Now, because I've connected it to a streaming destination, on the right hand side of the screen the Go Live button (Figure 7, below), which I can tap to start streaming. After you tap Go Live, the indicator spins for a bit and then you’re live.
Figure 7. Use the Go Live button to start streaming.
One of the things that you also get now, when you are streaming, is a Chat icon. The chat content comes back to the YoloBox. So if you’re streaming to your Facebook page and you have fans watching and they're saying, “Wow, great job,” you can throw that up into the video stream and involve the audience in the production (Figure 8, below). That is a very cool thing.
Figure 8. Adding viewer comments to the stream
On the bottom left of the screen, it shows the destinations I am connected to. Across the top it shows other streaming statistics, like dropped frames, upload bandwidth, and more. If I had multiple destinations, they'd all be listed out across the bottom left of the screen. In the upper-right-hand corner of the screen, you can see the counter and the Stop button to stop the stream. Stopping the stream and the recording are both multi-touch actions.
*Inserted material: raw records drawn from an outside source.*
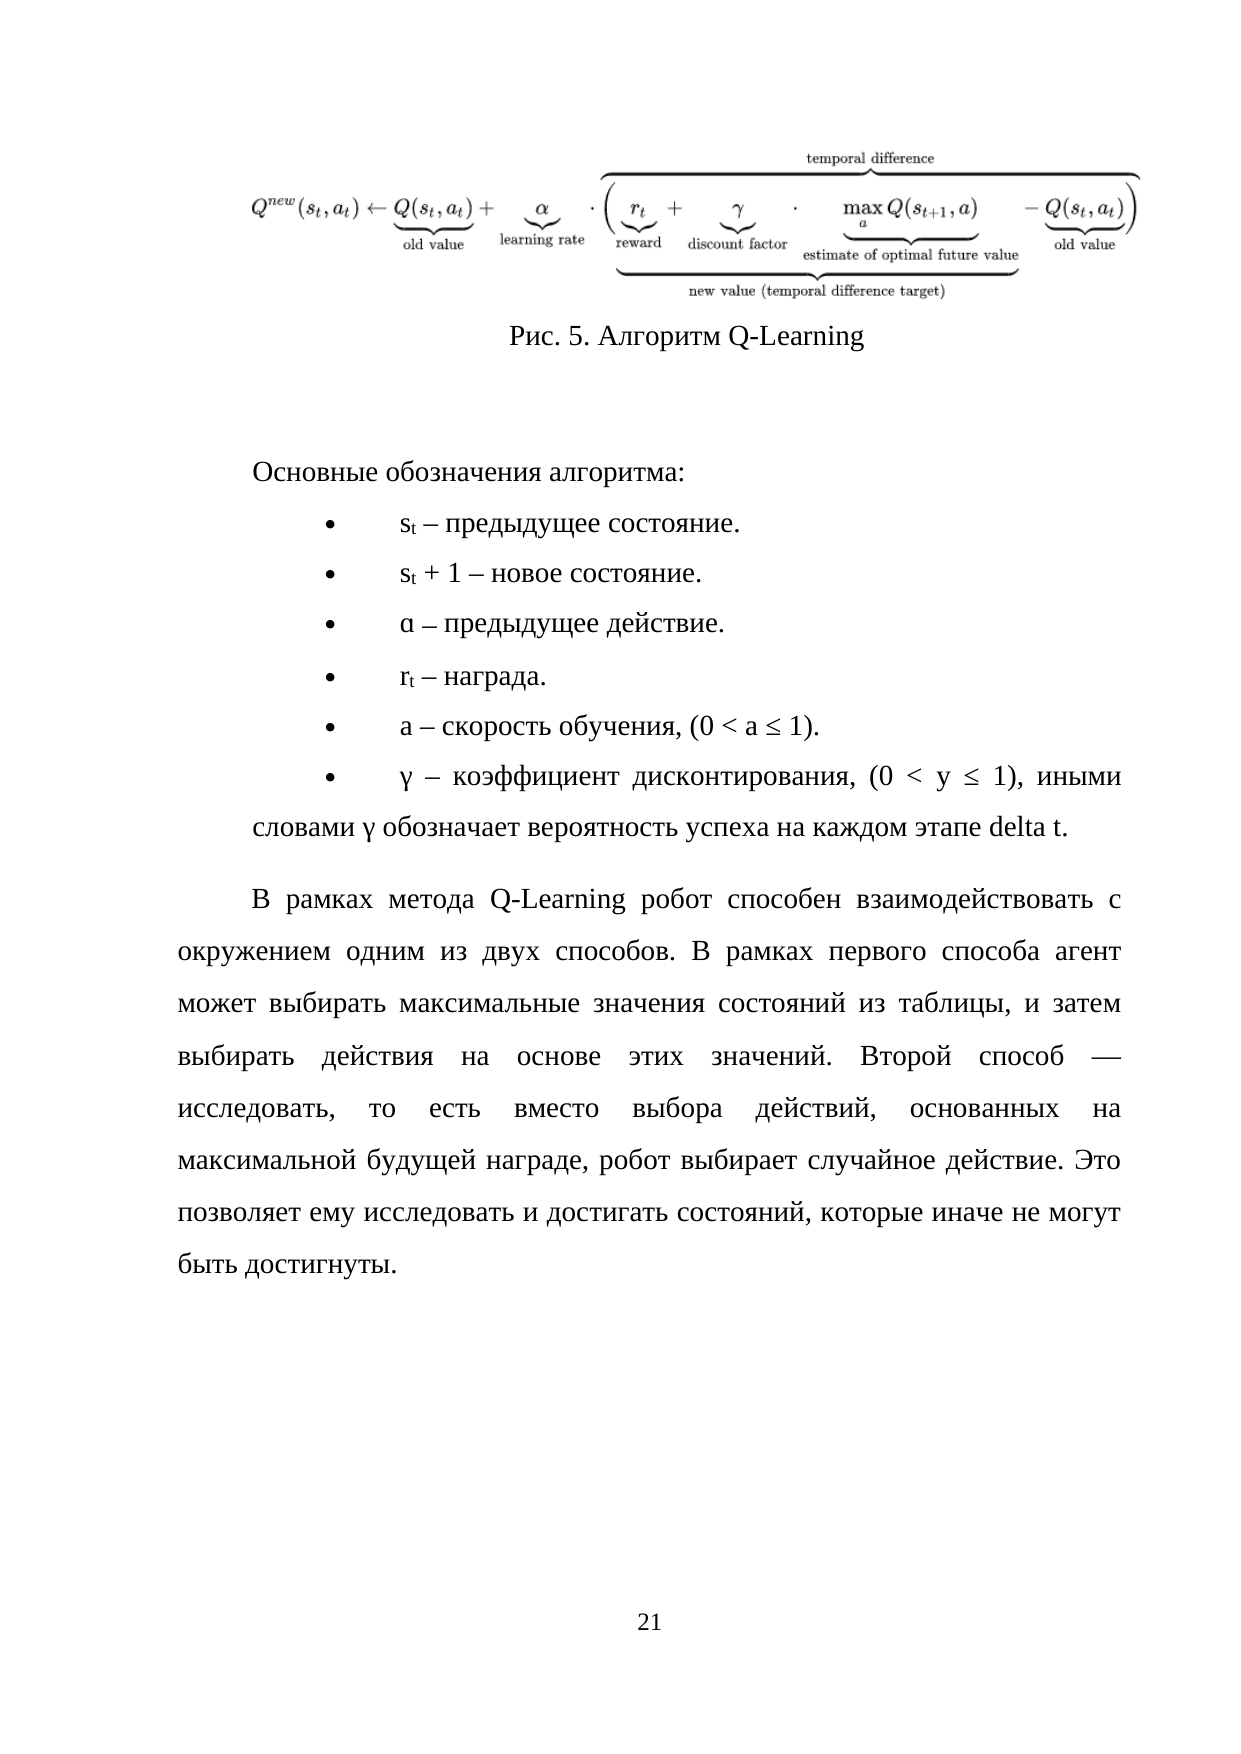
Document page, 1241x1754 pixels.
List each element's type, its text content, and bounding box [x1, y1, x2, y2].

text Основные обозначения алгоритма: [178, 454, 1122, 488]
text Рис. 5. Алгоритм Q-Learning [177, 318, 1122, 352]
list γ – коэффициент дисконтирования, (0 < y ≤ 1), иными словами γ обозначает вероятность успеха на каждом этапе delta t. [252, 758, 1122, 842]
text В рамках метода Q-Learning робот способен взаимодействовать с окружением одним из двух способов. В рамках первого способа агент может выбирать максимальные значения состояний из таблицы, и затем выбирать действия на основе этих значений. Второй способ — исследовать, то есть вместо выбора действий, основанных на максимальной будущей награде, робот выбирает случайное действие. Это позволяет ему исследовать и достигать состояний, которые иначе не могут быть достигнуты. [177, 880, 1122, 1280]
list a – скорость обучения, (0 < a ≤ 1). [252, 708, 1122, 742]
list rt – награда. [252, 658, 1122, 691]
list st – предыдущее состояние. [252, 505, 1122, 538]
list st + 1 – новое состояние. [252, 555, 1122, 589]
list ɑ – предыдущее действие. [252, 606, 1122, 640]
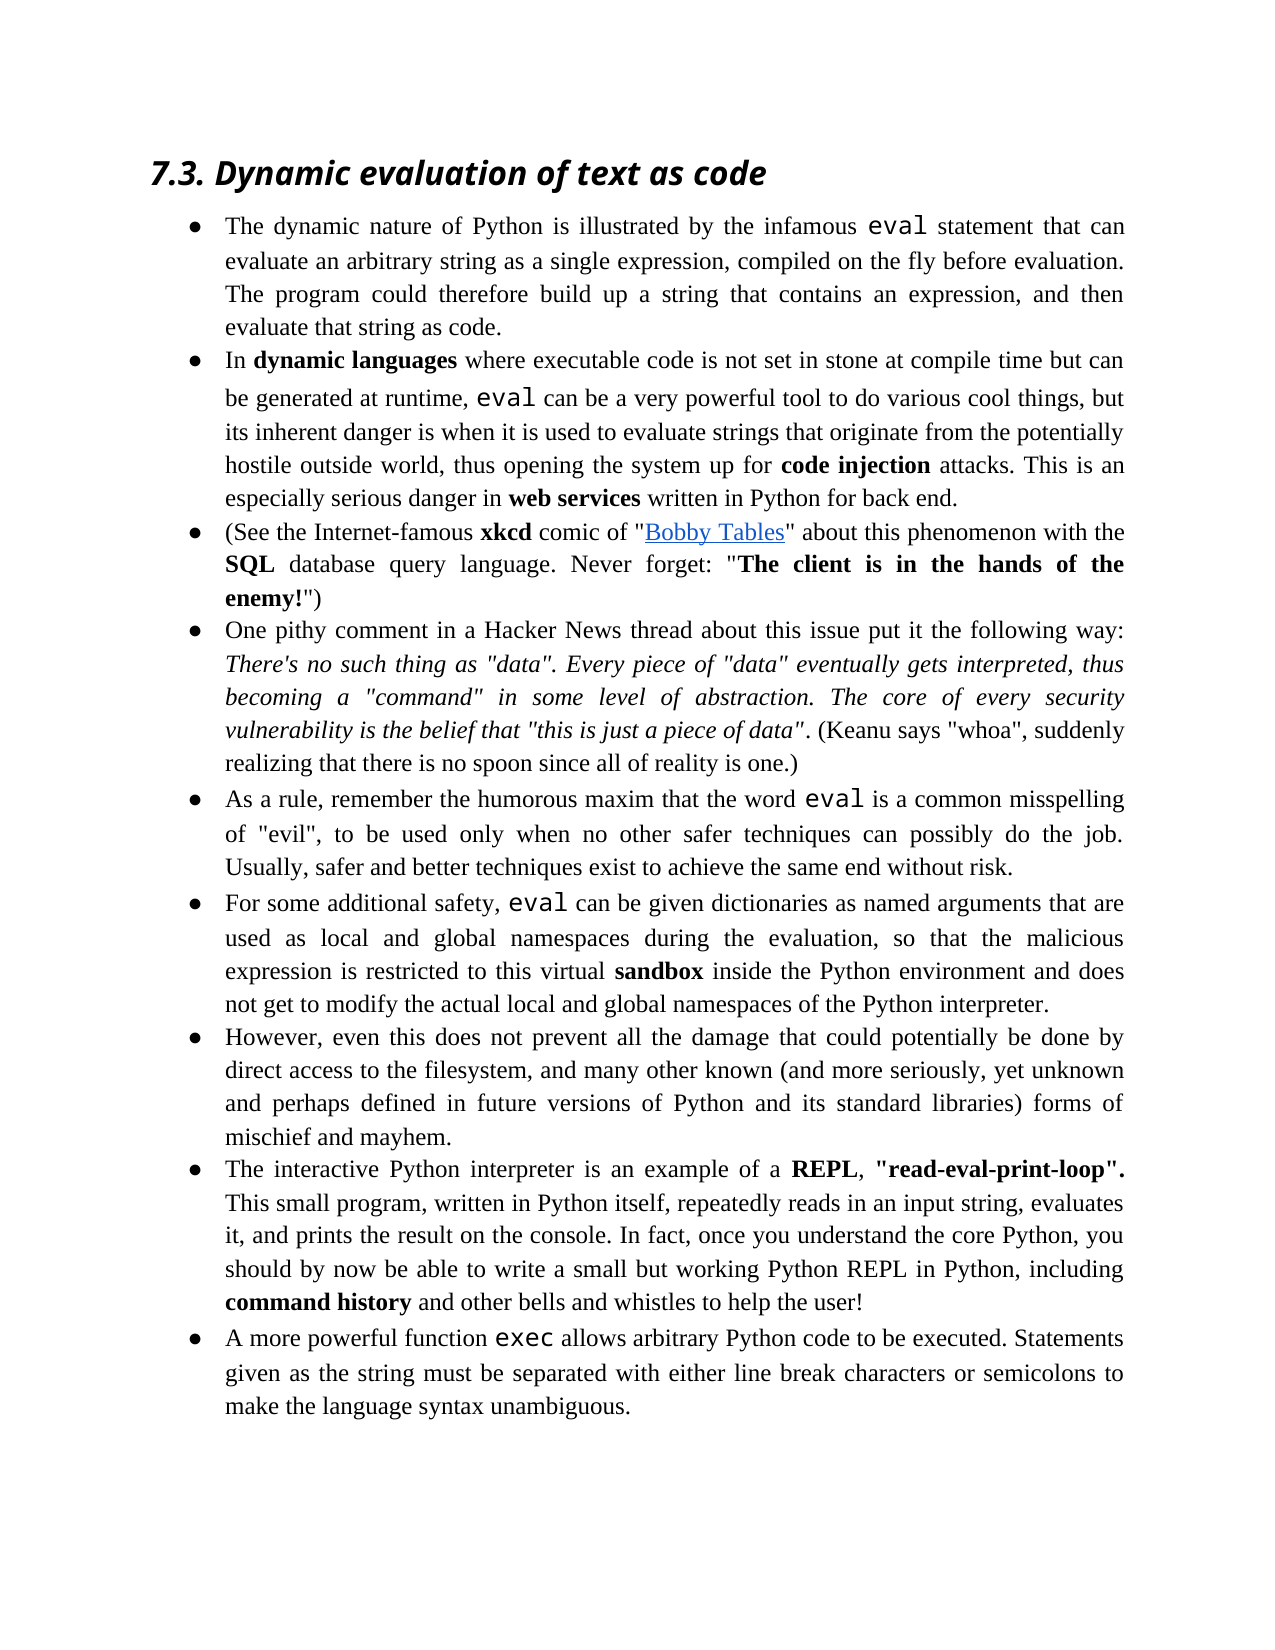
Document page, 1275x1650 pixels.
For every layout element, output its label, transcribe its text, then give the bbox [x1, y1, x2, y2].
You can't easily accidentally stop the stream, with a touch of the screen because it's always going to ask you to confirm that you want to stop streaming and/or stop recording.
Conclusions
With the YoloBox Mini, you have the ability to take in a video source from USB or from HDMI. You can create titles, create scoreboards, create lower-thirds, corner bugs, and more. The thing you can't do on the Mini that you can do on the YoloBox Pro is play back video clips. Because this has the same processor as the Pro, it would be nice if it had the ability to load other media inside the device and be able to play the video clips back–like a pre-show video clip, commercials, sponsor ads, things like that. Right now there's not a way to do playback of video and use that as something else to cut to.
The YoloBox Mini is a compact, single-source streaming encoder and recorder with the ability to do some audio mixing, overlay a sports scoreboard, social media content, logos, and lower-thirds. It’s not a multi-camera live-switching tool like the original YoloBox or the YoloBox Pro. I consider it more of a YoloStream than a YoloBox, but this 5" screen device is so compact and light, it certainly is “Mini.”